I got problem with my second Cuda project. The first program runs and produces rezults.
Firts I hit the nvcc “ran out of registers” bug/feature. Attempting to walkaround
it, I did minor changes to the code: made a for loop out of
ENCCYCLE (0);
ENCCYCLE (1);
…
ENCCYCLE (7);
The new code compiles successfully, runs, but never terminates. When run under
X Windows there are no error messages. However, outside X Windows it says
I am 99% sure this is a bug in toolkit, not in my program. The aim of my project is
to estimate whether Cuda toolkit+videocard is suitable for a certain purpose, and the current status is “cuda cannot do it due to a bug”
I’m on 64-bit Linux and use nvidia drivers 169.09 and toolkit ver 1.1 if this
matters
I enclose full source code and Makefile. Built with Makefile are 3 executables:
compilin, terminatin within 0.2 seconds
not compilin with
compilin, not terminatin
The 3 executables are built from single source with different preprocessor
directives.
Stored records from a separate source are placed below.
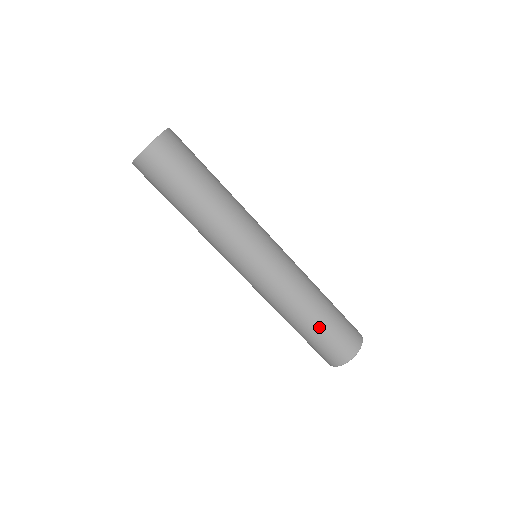
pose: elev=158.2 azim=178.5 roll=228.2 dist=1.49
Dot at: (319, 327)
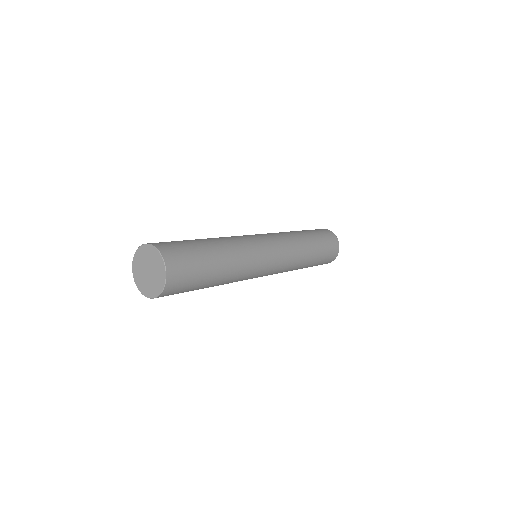
Dot at: (318, 256)
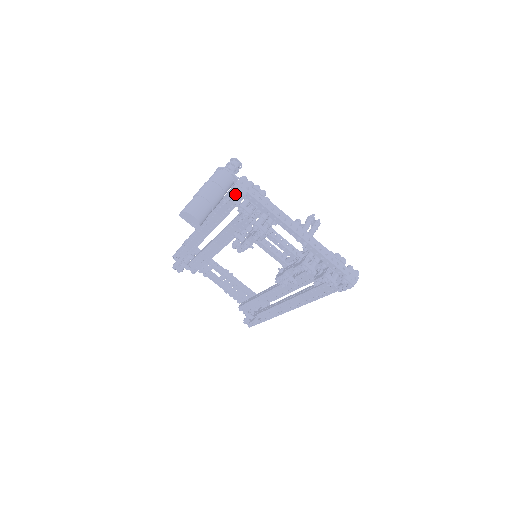
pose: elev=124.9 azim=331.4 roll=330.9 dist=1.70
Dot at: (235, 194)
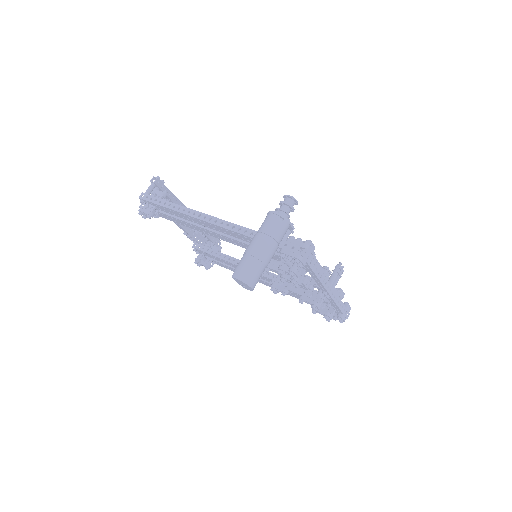
Dot at: (293, 259)
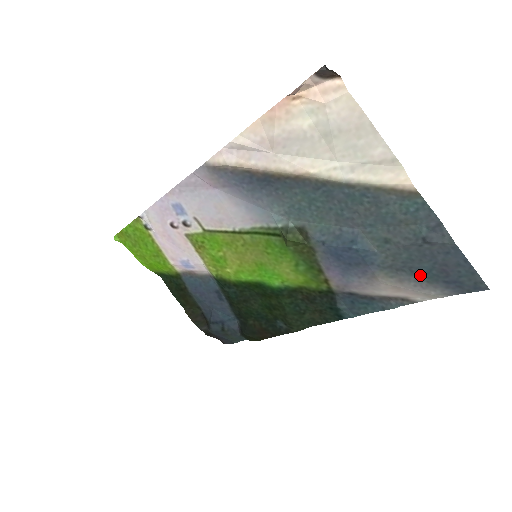
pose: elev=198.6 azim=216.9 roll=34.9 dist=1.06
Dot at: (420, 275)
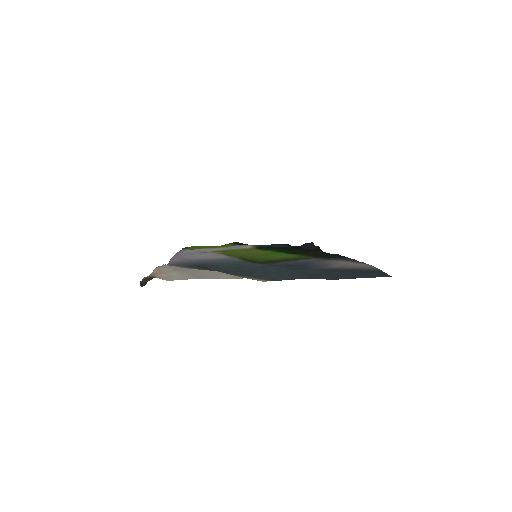
Dot at: (344, 270)
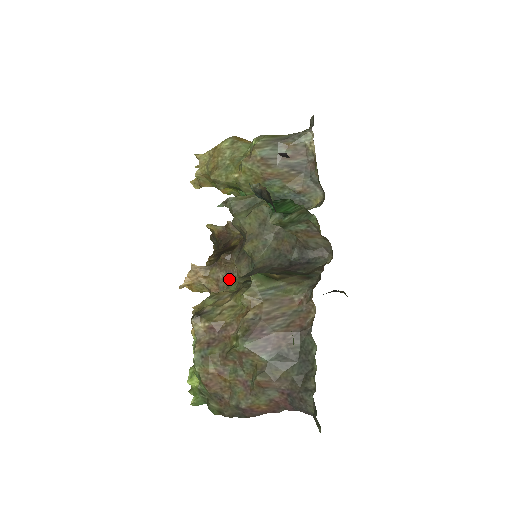
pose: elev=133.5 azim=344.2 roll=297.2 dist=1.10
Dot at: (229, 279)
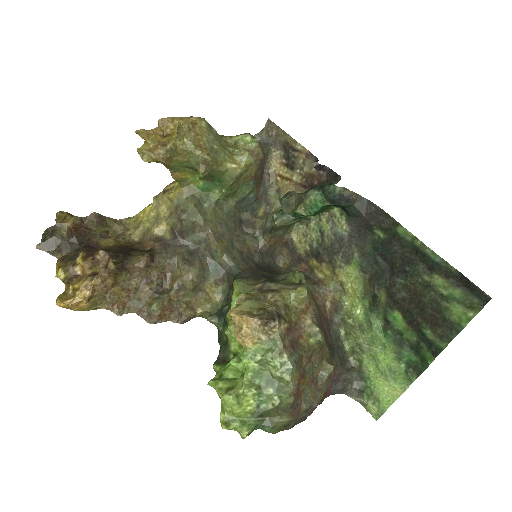
Dot at: (150, 288)
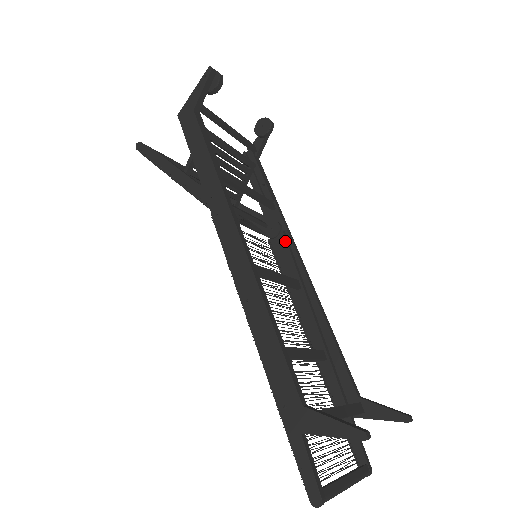
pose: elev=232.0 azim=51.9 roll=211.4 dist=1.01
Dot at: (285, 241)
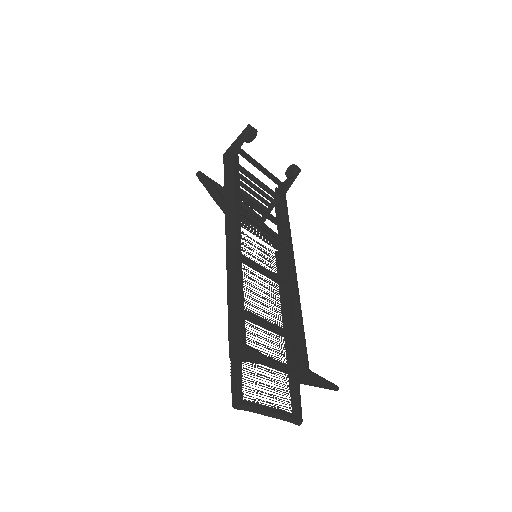
Dot at: (286, 253)
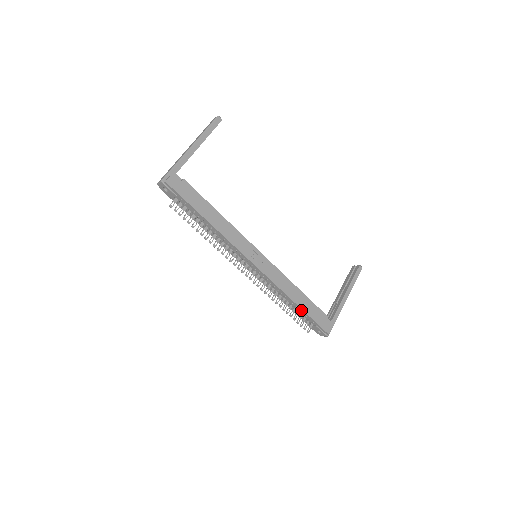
The 1st executable is a trimmered version of the 2nd. The 3rd
differs from the 2nd only in the for loop mentioned above
My questions are:
How do I solve the “ran out of registers in integer64” problem without changing
C source code?
How do I change the code of executable 3 to make it compile and work
properly?
Other than the fact that you’re using an unsupported Linux distribution, I don’t see anything unusual in the bug report. I tried to reproduce this with the code that you attached in a supported Linux distribution, however it failed to build and I found your build instructions unclear.
Please clarify the build command(s) required to build your test app, or update the Makefile so that it can be built by running ‘make’.
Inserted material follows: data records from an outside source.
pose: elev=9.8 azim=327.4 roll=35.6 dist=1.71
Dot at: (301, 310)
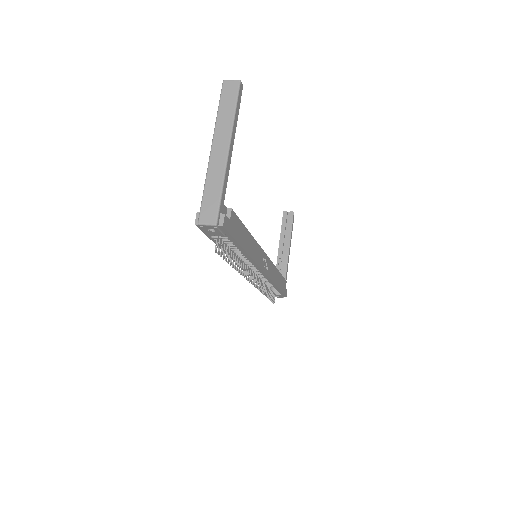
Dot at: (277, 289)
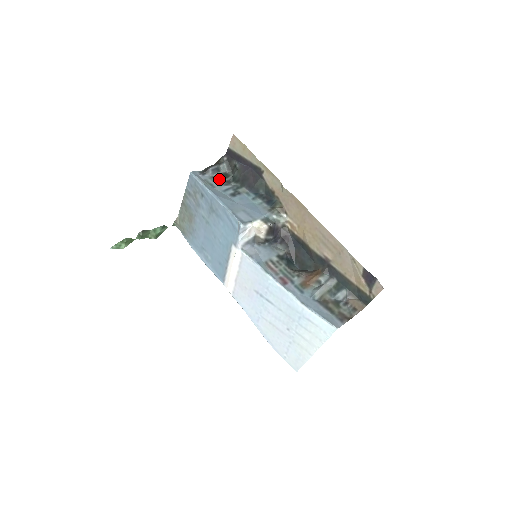
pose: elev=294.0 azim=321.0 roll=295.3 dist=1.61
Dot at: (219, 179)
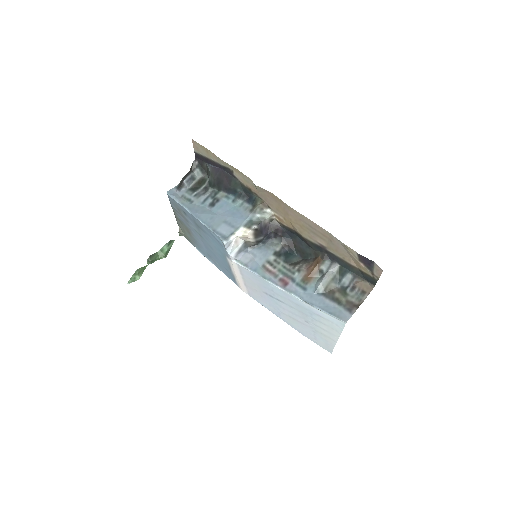
Dot at: (196, 189)
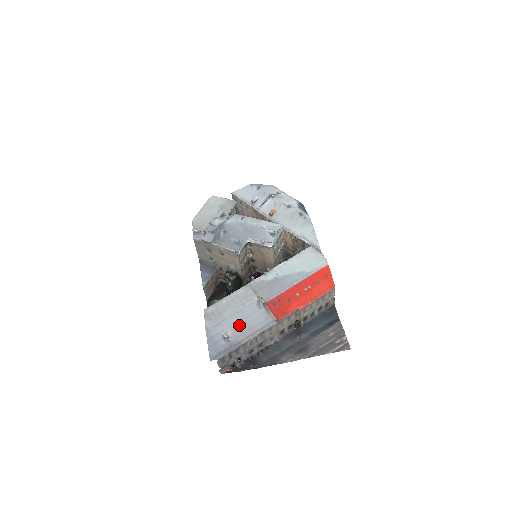
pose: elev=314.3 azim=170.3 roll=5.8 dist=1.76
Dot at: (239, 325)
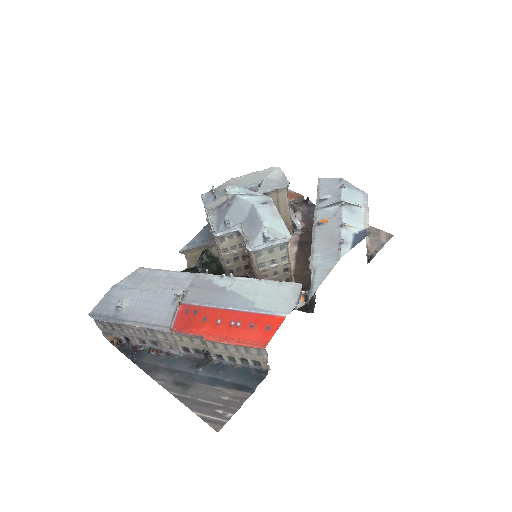
Dot at: (140, 304)
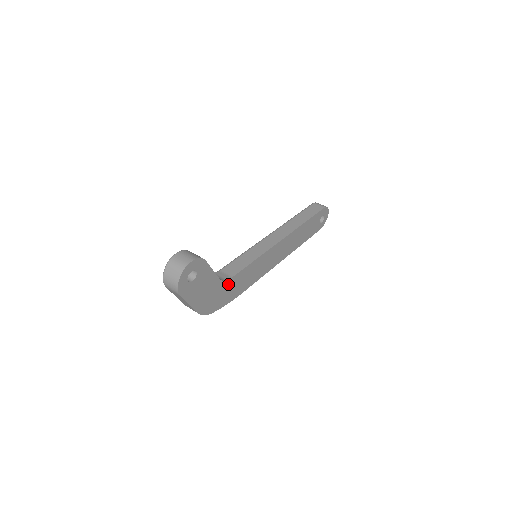
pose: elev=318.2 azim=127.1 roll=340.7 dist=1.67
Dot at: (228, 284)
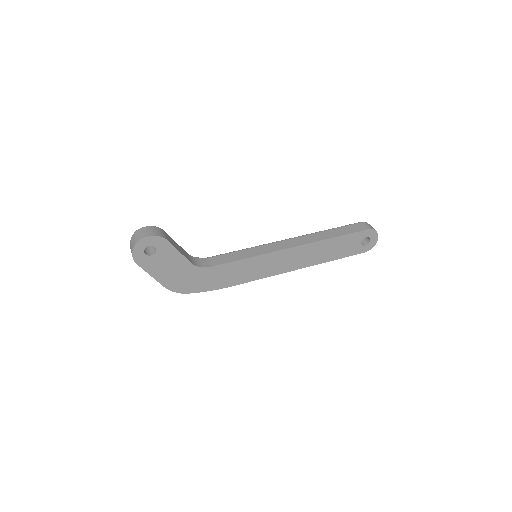
Dot at: (206, 272)
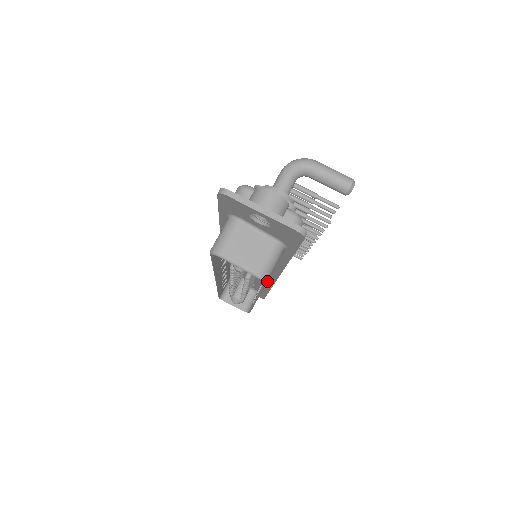
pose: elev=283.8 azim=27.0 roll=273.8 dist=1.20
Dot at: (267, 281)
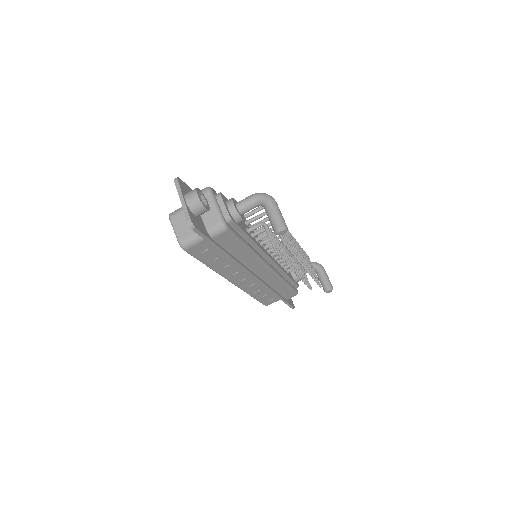
Dot at: occluded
…Please clarify the build command(s) required to build your test app, or update the Makefile > …so that it can be built by running ‘make’.
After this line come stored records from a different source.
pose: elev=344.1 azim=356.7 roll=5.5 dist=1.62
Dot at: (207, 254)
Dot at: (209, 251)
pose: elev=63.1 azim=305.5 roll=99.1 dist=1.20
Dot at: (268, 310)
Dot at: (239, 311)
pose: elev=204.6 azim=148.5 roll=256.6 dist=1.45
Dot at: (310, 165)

Ups? Did You read file ReAd.It? Build process is described there. I will shortly repeat it here.
The build process involves 2 steps. First make executable script called CUDA and place it somewhere in the $PATH. Then go to directory containin Makefile and type make. This should attempt to build and execute 3 executable files. Run result will be redirected into different files for each executable.
Yes, I read ReAd.It. Your instructions on how to make an executable script called CUDA were unclear. If building this app requires more than just running ‘make’ using the Makefile you provided, then please provide any additional requisite script(s) or build commands.
Separate script (setting up some environment variables) is needed by Makefile because I don’t know where you installed Cuda toolkit. To run my code do the following:
Go to /usr/local/bin
Open empty file in your favorite text editor
Keyboard 5 lines found between
==== /usr/local/bin/CUDA start ====
and
==== /usr/local/bin/CUDA end ====
inside file ReAd.It
Go to 1st line of the file and replace < path to toolkit > with the directory where you installed Cuda toolkit. This directory should contain 5 subdirs bin, doc, include, lib, open64; and directory bin/ should contain file nvcc and some other
Save file as CUDA
Leave text editor.
Type ls -l to check if the file CUDA is present in current directory /usr/local/bin
Make the file executable by issuing command < chmod +x ./CUDA >.
Now go to the directory containing ReAd.It and Makefile
Type < CUDA nvcc --version >. This should run nvcc executable. You should see 4 lines of nvcc introduction.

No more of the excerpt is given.